┌─ Data provided
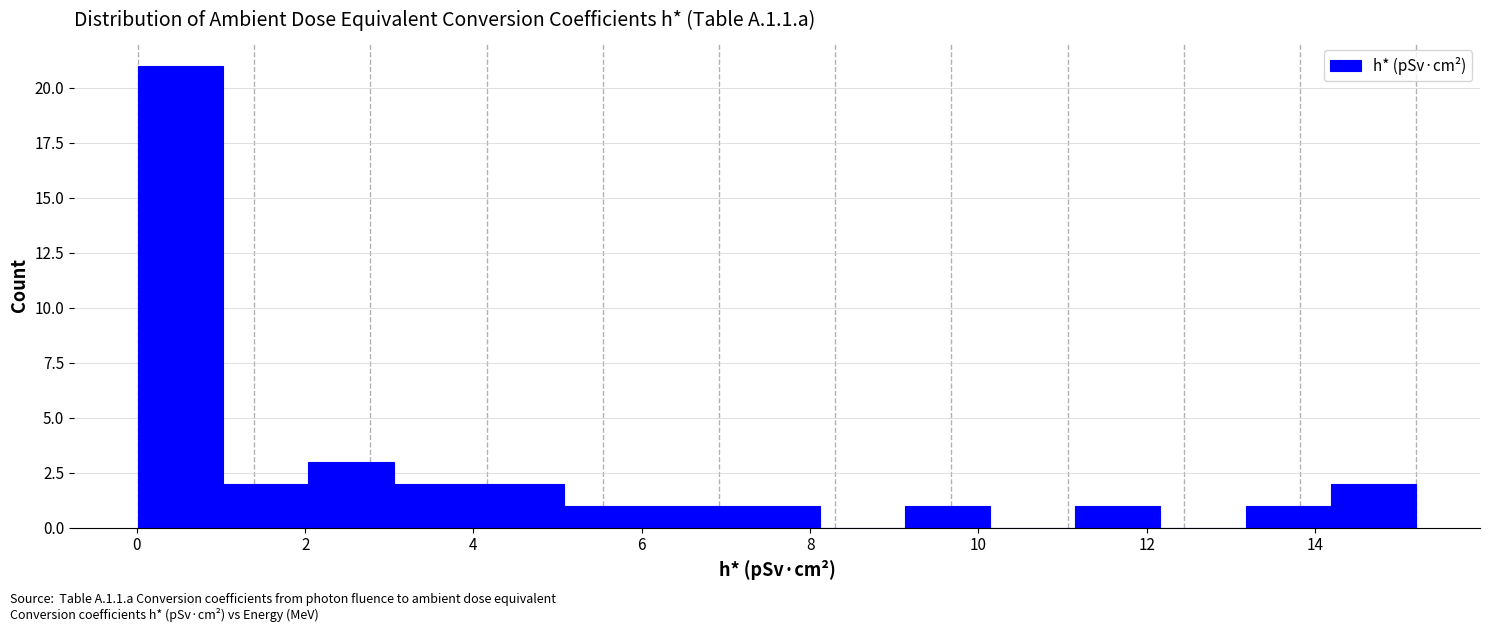

Over which range of the x-axis is the bar tallest?

0.0 to 1.0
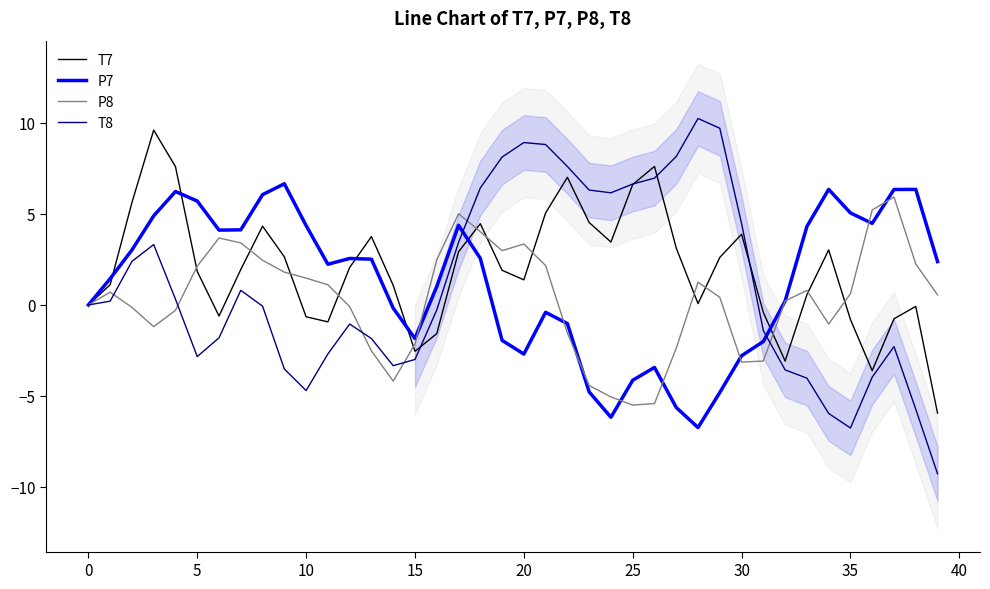

What are all the series names shown in the legend?

T7, P7, P8, T8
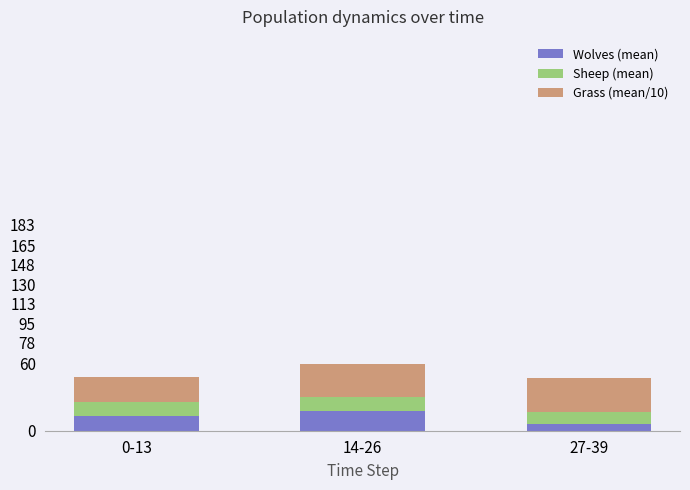

Where is Wolves (mean) nearest to the value 12?

0-13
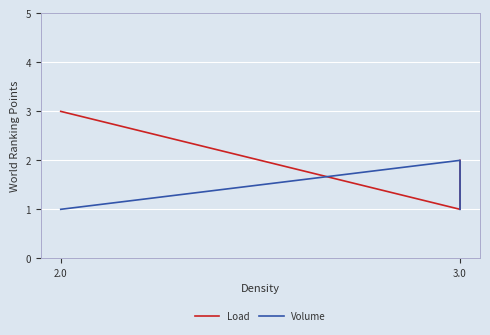

True or false: Volume has a value of 0 at 3.0.

False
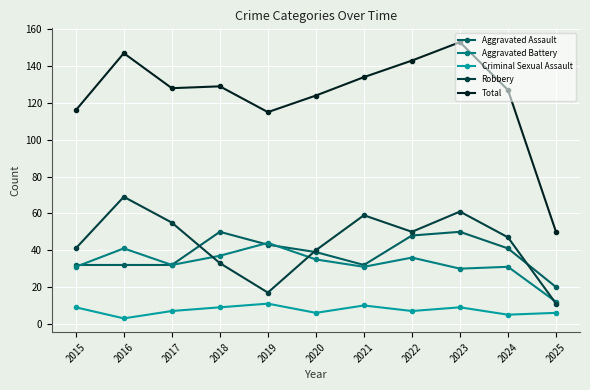

Is the value of Aggravated Assault at 2025 greater than the value of Robbery at 2017?

No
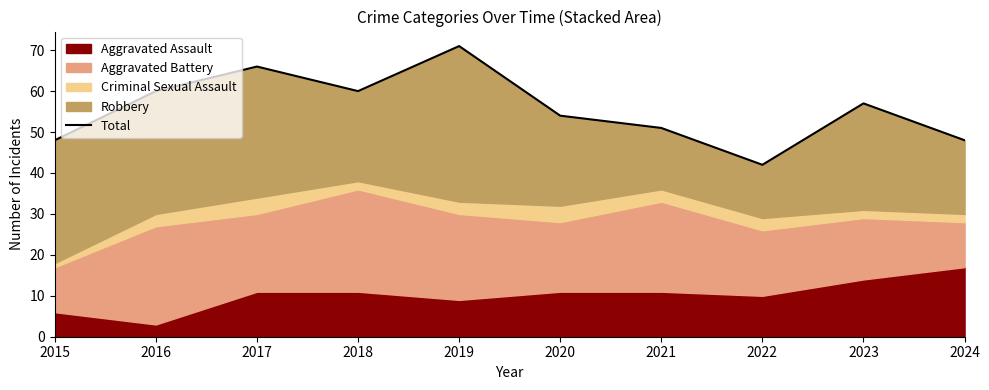

Where is the first local maximum?

2017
└─
- _What the task requires_: Rewrite every line of the listing above as a Markdown table with the columns Row and Line, numbering the lines in order and leaving out blank lines and pictures.

- _Exercise output_:
| Row | Line |
|---|---|
| 1 | Over which range of the x-axis is the bar tallest? |
| 2 | 0.0 to 1.0 |
| 3 | What are all the series names shown in the legend? |
| 4 | T7, P7, P8, T8 |
| 5 | Where is Wolves (mean) nearest to the value 12? |
| 6 | 0-13 |
| 7 | True or false: Volume has a value of 0 at 3.0. |
| 8 | False |
| 9 | Is the value of Aggravated Assault at 2025 greater than the value of Robbery at 2017? |
| 10 | No |
| 11 | Where is the first local maximum? |
| 12 | 2017 |